- Stored data
______
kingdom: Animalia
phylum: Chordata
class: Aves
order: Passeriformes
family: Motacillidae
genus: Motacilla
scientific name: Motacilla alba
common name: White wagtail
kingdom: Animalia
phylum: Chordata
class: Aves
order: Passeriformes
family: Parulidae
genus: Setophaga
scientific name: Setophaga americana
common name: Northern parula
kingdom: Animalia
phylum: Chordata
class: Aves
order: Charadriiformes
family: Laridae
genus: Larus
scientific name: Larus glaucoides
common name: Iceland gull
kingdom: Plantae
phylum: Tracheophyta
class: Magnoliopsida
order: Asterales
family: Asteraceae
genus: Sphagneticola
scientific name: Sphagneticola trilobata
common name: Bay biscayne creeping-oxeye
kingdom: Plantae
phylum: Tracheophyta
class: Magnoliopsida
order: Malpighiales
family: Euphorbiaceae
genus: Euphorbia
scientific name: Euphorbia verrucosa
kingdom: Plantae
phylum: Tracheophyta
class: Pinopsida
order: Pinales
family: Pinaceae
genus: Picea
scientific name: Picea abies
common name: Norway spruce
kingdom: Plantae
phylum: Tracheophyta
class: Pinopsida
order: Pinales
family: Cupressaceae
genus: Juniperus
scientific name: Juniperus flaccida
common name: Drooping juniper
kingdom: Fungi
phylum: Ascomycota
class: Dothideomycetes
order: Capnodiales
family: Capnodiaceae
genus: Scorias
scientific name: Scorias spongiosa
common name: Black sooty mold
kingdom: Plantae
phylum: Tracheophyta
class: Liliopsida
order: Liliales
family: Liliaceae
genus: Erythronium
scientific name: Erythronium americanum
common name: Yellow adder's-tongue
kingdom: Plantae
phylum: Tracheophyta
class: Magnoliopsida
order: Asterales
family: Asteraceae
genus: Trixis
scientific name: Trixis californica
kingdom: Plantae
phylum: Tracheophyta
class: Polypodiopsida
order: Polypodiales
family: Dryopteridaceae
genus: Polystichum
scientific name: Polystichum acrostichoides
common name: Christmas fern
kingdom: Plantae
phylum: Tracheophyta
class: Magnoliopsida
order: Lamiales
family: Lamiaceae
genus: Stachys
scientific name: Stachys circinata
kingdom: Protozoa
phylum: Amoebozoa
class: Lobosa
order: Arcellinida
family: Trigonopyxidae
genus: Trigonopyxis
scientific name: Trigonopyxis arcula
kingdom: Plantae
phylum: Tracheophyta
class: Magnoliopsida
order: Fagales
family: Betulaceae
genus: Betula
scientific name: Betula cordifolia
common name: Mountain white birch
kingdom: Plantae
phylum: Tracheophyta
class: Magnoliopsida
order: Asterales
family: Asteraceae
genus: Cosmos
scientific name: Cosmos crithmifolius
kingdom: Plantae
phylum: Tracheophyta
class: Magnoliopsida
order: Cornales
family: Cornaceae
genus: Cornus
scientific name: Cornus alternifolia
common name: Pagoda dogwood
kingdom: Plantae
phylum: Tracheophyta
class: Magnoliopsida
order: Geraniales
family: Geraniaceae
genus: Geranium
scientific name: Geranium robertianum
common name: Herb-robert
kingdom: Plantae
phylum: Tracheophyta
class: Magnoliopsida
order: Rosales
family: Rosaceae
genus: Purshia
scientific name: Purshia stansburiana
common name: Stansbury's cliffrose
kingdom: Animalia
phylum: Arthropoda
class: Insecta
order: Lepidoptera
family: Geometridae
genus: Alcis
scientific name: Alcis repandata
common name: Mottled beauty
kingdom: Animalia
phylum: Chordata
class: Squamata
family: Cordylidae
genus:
______
- Requirements
Edit only the lines starting with the one that contains "order: Capnodiales" and going on through the one that contains "scientific name: Cosmos crithmifolius": give them again with every "common name" changed to "vernacular name" and nothing else altered.

- Output below
order: Capnodiales
family: Capnodiaceae
genus: Scorias
scientific name: Scorias spongiosa
vernacular name: Black sooty mold
kingdom: Plantae
phylum: Tracheophyta
class: Liliopsida
order: Liliales
family: Liliaceae
genus: Erythronium
scientific name: Erythronium americanum
vernacular name: Yellow adder's-tongue
kingdom: Plantae
phylum: Tracheophyta
class: Magnoliopsida
order: Asterales
family: Asteraceae
genus: Trixis
scientific name: Trixis californica
kingdom: Plantae
phylum: Tracheophyta
class: Polypodiopsida
order: Polypodiales
family: Dryopteridaceae
genus: Polystichum
scientific name: Polystichum acrostichoides
vernacular name: Christmas fern
kingdom: Plantae
phylum: Tracheophyta
class: Magnoliopsida
order: Lamiales
family: Lamiaceae
genus: Stachys
scientific name: Stachys circinata
kingdom: Protozoa
phylum: Amoebozoa
class: Lobosa
order: Arcellinida
family: Trigonopyxidae
genus: Trigonopyxis
scientific name: Trigonopyxis arcula
kingdom: Plantae
phylum: Tracheophyta
class: Magnoliopsida
order: Fagales
family: Betulaceae
genus: Betula
scientific name: Betula cordifolia
vernacular name: Mountain white birch
kingdom: Plantae
phylum: Tracheophyta
class: Magnoliopsida
order: Asterales
family: Asteraceae
genus: Cosmos
scientific name: Cosmos crithmifolius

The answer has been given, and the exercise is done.